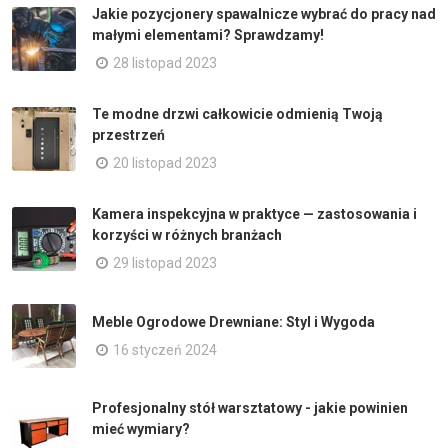
Jakie pozycjonery spawalnicze wybrać do pracy nad
małymi elementami? Sprawdzamy!
28 listopad 2023
Te modne drzwi całkowicie odmienią Twoją
przestrzeń
20 listopad 2023
Kamera inspekcyjna w praktyce — zastosowania i
korzyści w różnych branżach
29 listopad 2023
Meble Ogrodowe Drewniane: Styl i Wygoda
16 styczeń 2024
Profesjonalny stół warsztatowy - jakie powinien
mieć wymiary?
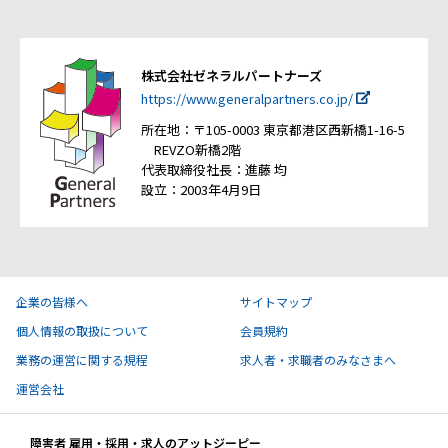
株式会社ゼネラルパートナーズ
https://www.generalpartners.co.jp/
所在地：〒105-0003 東京都港区西新橋1-16-5
REVZO新橋2階
代表取締役社長：進藤 均
設立：2003年4月9日
企業の皆様へ
サイトマップ
個人情報の取扱について
会員規約
業務の運営に関する規程
求人者・求職者のみなさまへ
運営会社
障害者 雇用・採用・求人のアットジーピー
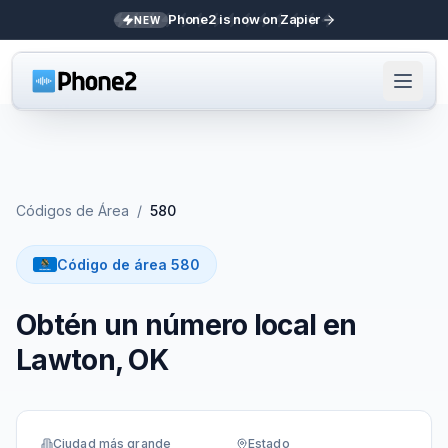
Phone2 is now on Zapier
NEW
Códigos de Área
/
580
Código de área 580
Obtén un número local en
Lawton, OK
Ciudad más grande
Estado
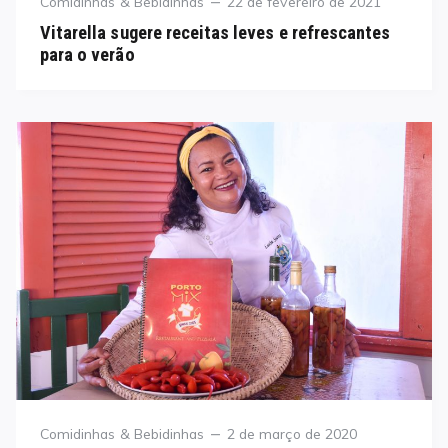
Category
Posted
Comidinhas & Bebidinhas
22 de fevereiro de 2021
on
Vitarella sugere receitas leves e refrescantes
para o verão
Category
Posted
Comidinhas & Bebidinhas
2 de março de 2020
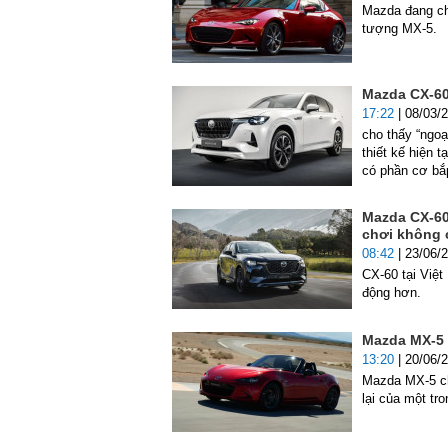
Mazda đang chu
tượng MX-5.
Mazda CX-60 
17:22
| 08/03/
cho thấy “ngo
thiết kế hiện 
có phần cơ bắ
Mazda CX-60
chơi không 
08:42
| 23/06/
CX-60 tại Việ
động hơn.
Mazda MX-5 r
13:20
| 20/06/
Mazda MX-5 ch
lại của một tr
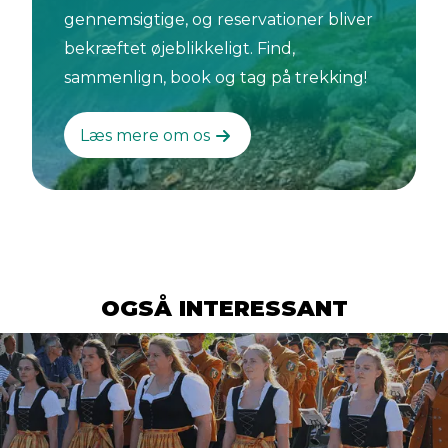
gennemsigtige, og reservationer bliver
bekræftet øjeblikkeligt. Find,
sammenlign, book og tag på trekking!
Læs mere om os
OGSÅ INTERESSANT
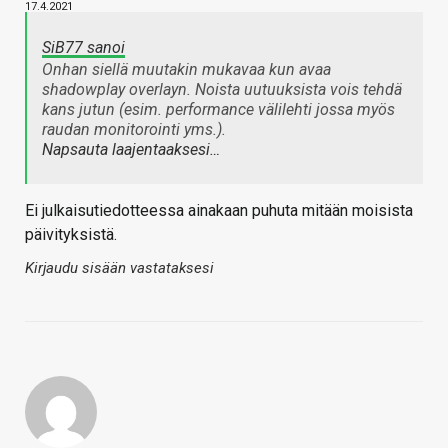
17.4.2021
SiB77 sanoi
Onhan siellä muutakin mukavaa kun avaa
shadowplay overlayn. Noista uutuuksista vois tehdä
kans jutun (esim. performance välilehti jossa myös
raudan monitorointi yms.).
Napsauta laajentaaksesi…
Ei julkaisutiedotteessa ainakaan puhuta mitään moisista
päivityksistä.
Kirjaudu sisään vastataksesi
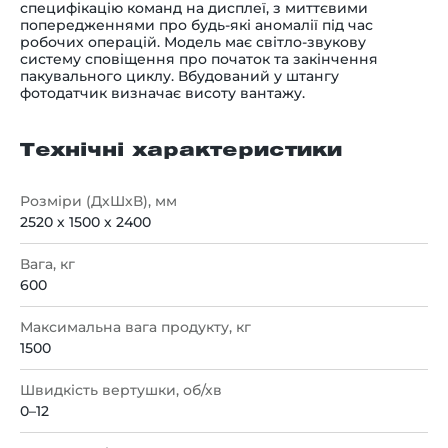
специфікацію команд на дисплеї, з миттєвими
попередженнями про будь-які аномалії під час
робочих операцій. Модель має світло-звукову
систему сповіщення про початок та закінчення
пакувального циклу. Вбудований у штангу
фотодатчик визначає висоту вантажу.
Технічні характеристики
Розміри (ДхШхВ), мм
2520 х 1500 х 2400
Вага, кг
600
Максимальна вага продукту, кг
1500
Швидкість вертушки, об/хв
0–12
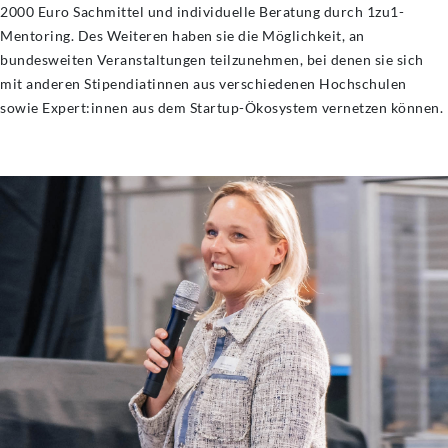
2000 Euro Sachmittel und individuelle Beratung durch 1zu1-
Mentoring. Des Weiteren haben sie die Möglichkeit, an
bundesweiten Veranstaltungen teilzunehmen, bei denen sie sich
mit anderen Stipendiatinnen aus verschiedenen Hochschulen
sowie Expert:innen aus dem Startup-Ökosystem vernetzen können.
+ + +
Work order
Find the lines above that contain the word "Mazda" and copy each one.

Written reply
Mazda đang chu
Mazda CX-60 
Mazda CX-60
Mazda MX-5 r
Mazda MX-5 ch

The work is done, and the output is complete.